DOCUMENT EXCERPT
════
The glebe lands belonging to the manse are quartered by staggered tracks like Gyre. Nettletar on the east side of the Manse Road originally had no name and so presumably took this from the broch (just as Glebe at a bend in the Burn of Nettleton, one of whose grieves/tenants lost a cock below the floor of his house, took its from the church lands above). On the other side from this Nettletar the 1st O.S. shows a dam and a sluice to control it. Coming down this road before Nettletar I noticed some rum looking stuff by the east side of the road. Decided not to take photos as no NMRS records for there. But just possibly (only just I admit), I saw the remains of a 'lost' site. Because in 1893 a pair of underground chambers, aligned roughly N/S, were found some 300 yards NE of the broch of 'Netletar' at a place once called Stead-in-groe [?Steading-ros 'stone-farm'], This would put them abouthands of the east quarter of the Glebe or just outside it, presumably the latter as it was found on Garth farm's land. The twin 6'D chambers were connected by a two foot wide passage three foot long and 3-3'6" deep. Large stones on upright stoness formed the roof of the passage. A large slab on the W side of the southern chamber just covered an area of soil 39" square, the bottom foot of which consisted of pale sticky ashes. A sooty opening from the recess so made ended towards the west 4' up, just below ground level, with an edgeset stone. At this spot there had been earth and stones. The other chamber had less evidence of burning, but the evidence pointed to one or more bodies having been in each chamber. Microscope examination at the time revealed the soot as vegetable growth and in 1894 laboratory work on the 'clay' gave clear indication that the bodies had been interred rather than burned. In 1892 what was considered a similar site had been found less than 2km northwards at Trettigar (the farm north of the start of the side road that eventually leads you to Corrigal Farm Museum).
════
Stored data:
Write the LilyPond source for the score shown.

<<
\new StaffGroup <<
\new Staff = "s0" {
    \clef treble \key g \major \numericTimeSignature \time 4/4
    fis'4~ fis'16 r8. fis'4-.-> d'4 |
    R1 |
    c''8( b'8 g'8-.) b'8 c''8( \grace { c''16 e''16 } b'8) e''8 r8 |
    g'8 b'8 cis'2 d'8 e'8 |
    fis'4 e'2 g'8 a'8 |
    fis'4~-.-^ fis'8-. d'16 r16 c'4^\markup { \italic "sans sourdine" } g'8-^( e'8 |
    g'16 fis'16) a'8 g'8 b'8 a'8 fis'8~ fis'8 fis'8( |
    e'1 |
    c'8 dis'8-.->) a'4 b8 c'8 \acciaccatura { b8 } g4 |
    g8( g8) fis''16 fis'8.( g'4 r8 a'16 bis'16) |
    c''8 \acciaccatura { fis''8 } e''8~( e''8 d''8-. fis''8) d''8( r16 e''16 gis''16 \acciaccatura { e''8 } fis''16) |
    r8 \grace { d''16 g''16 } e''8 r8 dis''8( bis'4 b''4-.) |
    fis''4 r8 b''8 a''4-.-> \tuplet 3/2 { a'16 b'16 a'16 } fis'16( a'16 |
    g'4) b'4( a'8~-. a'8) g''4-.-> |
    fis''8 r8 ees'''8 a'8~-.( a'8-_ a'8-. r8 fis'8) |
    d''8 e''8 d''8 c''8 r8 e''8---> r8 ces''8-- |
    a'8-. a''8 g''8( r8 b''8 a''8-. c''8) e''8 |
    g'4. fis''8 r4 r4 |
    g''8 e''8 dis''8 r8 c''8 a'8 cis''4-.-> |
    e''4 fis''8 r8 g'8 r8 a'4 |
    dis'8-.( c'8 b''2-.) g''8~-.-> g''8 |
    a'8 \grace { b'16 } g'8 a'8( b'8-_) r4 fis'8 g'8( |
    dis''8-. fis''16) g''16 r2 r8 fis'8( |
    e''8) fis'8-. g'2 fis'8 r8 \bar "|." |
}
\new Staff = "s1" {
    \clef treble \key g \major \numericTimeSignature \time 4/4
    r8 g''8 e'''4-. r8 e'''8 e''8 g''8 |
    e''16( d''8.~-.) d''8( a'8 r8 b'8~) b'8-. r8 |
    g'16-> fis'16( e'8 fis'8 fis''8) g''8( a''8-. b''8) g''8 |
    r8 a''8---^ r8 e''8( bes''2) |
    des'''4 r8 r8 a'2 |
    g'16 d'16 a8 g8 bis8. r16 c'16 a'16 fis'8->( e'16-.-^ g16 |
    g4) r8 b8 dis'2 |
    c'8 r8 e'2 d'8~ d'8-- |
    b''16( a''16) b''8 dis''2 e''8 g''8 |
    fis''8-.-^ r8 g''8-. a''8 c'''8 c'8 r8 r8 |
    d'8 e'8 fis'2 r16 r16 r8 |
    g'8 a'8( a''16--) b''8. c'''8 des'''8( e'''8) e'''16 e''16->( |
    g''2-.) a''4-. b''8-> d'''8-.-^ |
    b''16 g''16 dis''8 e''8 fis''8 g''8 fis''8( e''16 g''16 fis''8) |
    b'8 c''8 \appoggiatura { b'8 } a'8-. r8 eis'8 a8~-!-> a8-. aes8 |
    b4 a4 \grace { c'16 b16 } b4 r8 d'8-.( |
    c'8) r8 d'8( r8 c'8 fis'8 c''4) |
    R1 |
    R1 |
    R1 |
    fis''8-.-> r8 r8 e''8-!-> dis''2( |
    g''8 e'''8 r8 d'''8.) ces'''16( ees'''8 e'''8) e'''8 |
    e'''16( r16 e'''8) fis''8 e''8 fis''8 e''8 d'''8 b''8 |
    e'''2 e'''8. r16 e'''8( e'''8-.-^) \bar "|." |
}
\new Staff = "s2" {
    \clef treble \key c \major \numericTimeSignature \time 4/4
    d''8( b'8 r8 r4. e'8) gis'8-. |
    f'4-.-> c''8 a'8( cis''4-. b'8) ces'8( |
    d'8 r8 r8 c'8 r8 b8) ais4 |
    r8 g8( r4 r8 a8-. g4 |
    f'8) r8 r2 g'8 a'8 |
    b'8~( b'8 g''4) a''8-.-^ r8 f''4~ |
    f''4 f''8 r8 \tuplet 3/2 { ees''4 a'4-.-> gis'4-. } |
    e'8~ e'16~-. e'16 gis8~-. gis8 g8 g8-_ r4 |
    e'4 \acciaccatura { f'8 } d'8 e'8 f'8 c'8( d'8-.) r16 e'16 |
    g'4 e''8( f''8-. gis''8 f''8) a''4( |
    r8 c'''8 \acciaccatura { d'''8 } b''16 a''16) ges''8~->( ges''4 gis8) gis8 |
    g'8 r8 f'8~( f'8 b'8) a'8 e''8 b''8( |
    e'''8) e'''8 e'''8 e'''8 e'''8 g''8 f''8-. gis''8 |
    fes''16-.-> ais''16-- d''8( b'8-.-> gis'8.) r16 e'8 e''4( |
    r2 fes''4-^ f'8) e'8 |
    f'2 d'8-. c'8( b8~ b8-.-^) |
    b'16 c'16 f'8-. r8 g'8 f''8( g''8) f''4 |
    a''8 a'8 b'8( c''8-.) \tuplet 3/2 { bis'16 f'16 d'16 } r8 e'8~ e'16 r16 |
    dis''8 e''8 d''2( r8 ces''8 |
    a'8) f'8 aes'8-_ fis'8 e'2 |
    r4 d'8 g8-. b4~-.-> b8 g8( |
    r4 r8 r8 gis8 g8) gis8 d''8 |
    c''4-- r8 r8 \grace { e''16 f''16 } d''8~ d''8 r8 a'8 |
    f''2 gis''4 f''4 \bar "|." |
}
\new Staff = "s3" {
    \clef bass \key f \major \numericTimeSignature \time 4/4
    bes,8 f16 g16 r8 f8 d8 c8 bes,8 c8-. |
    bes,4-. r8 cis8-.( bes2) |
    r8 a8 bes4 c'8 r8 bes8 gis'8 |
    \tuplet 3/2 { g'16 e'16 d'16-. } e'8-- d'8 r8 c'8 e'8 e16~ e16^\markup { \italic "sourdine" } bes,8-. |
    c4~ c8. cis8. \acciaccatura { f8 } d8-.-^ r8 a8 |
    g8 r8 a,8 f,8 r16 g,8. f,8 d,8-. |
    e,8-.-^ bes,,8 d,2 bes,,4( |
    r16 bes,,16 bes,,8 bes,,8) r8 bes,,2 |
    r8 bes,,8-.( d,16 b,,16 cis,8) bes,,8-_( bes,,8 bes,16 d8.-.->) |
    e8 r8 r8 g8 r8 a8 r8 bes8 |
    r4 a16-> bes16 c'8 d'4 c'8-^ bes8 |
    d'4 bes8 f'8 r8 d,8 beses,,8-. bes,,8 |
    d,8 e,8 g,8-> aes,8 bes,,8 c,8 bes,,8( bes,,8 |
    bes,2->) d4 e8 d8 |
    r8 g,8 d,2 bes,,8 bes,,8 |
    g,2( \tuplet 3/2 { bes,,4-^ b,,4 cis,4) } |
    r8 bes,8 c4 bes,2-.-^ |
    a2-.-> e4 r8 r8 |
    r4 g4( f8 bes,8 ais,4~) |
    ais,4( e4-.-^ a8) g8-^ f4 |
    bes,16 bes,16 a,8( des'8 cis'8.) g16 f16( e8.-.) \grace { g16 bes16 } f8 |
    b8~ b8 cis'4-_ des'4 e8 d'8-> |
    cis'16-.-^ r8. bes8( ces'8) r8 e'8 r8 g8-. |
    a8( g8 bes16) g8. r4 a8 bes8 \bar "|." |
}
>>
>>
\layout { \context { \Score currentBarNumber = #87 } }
════
ACTIONS TO TAKE
**A.** According to the Nettletar passage, how wide was the passage that connected the twin underground chambers?
**B.** Name every year that appears in the Nettletar passage.
**C.** Resume the Nettletar passage after its final sentence.

ANSWERS IN ORDER
**A.** Two feet wide.

**B.** 1893, 1894, 1892

**C.**
In the end I didn't go as far as Howe because on coming level with the burn and looking across to the Harray Road finally using the map I found the broch in my eyeline. Dimly I made out a mound a smidgin over twice the height of the fieldwalls with a curve at the northern end and a slightly lower bank north of that. In it I could see large white blocks, some of which came together as nice wall sections. So I retraced my steps and continued on to the main main road. I'd been managing OK going down the Manse road, but now I felt absolutely shattered. Amazing I had never spotted the broch from here before - perhaps I thought it continued a fieldwall - long sections of wall an almost blinding white and taller than the nearby field boundaries, with bigger and longer blocks. Took as many different photos as I could and from several places along the road - in some views it looks almost intact.

I had promised Andrew another visit but simply not up to it by now. Leaving the Harray Potter behind, across from the larger Overhouse a broad farmtrack going to nowhere looked a good bet for further observations of the broch, but from the south. Exhausted though I was I simply had to try it. The track leads straight into a field without any hindrance, too wide for a fieldgate and yet with no fence to bar it, though it does narrow within to form the southern border. In this end field a large rectangular area of grass is left untouched even though it is partway up the field, inhabited only by a few large irregular stones (though no structure or remains occur here even on the first 25" map). I can't shake the feeling this must once have enclosed something other than crops or livestock, that maybe if the big gap was old there would have been a pair of stone gatepillars for a quietly impressive entrance to some long gone hoose [Nearhouse??]. But they do not look like house stones from where I stood. Anyways I did get my distant views of the broch to complete the set.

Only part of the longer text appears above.